Rather than fixating on the lie and the downsides of dishonesty, Anthony recommends that adults focus on the benefits that come along with being truthful. Explain to your child that the reward for trustworthiness is autonomy; if you can rely on her to do what she says she will do, you're happy to check up on her less and allow her more freedom. If, on the other hand, she gives you reason to believe that she is not, say, brushing her teeth before bed each night, you will have to supervise her night-time routine.

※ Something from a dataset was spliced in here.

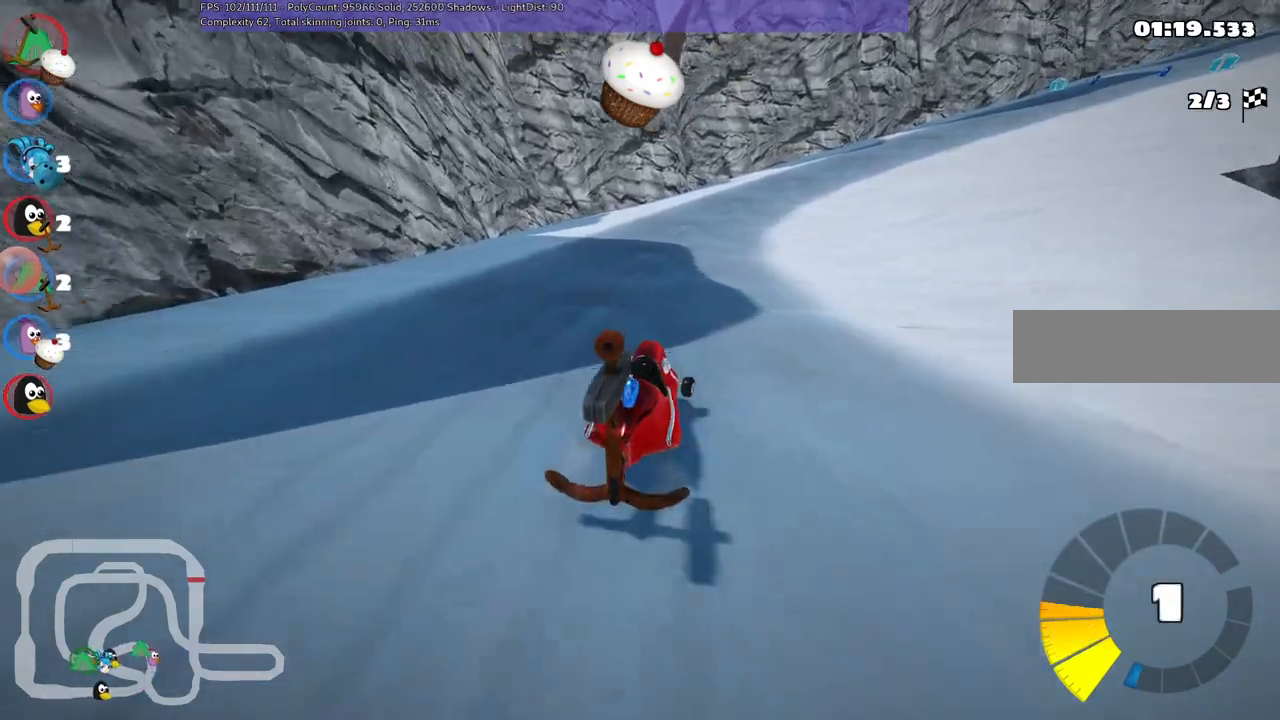
{"keys": ["left", "m", "up"], "events": [[50, "right", "up"], [233, "b", "down"], [317, "space", "down"], [417, "space", "up"], [467, "b", "up"]]}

Since many lies come from kids' desire to avoid making parents angry, here are a few guidelines to remember when responding to dishonesty:
- Respond calmly to bad news. (If you feel yourself getting angry, delay the conversation until you've calmed down.) If your child confesses that he received detention, first commend him for telling you the truth. An initial response of anger will encourage your child to cover up the truth in the future.
- When it comes to tricky truths, like asking a child who struggles with spelling how his test went, lighten the mood before delving into the tough stuff. If you sense things didn't go well, invite your child to tell you a fib about the results of the test first, then to tell you the truth. This shows your child that you are sympathetic, and it also helps emphasize the difference between truth and falsehoods.
- When you do catch your child in a lie, think carefully about her motivation for lying to you. Invite her to explain why she didn't tell you the truth, too. You may learn a lot about each other and lay groundwork for more truthful exchanges in the future. Honest!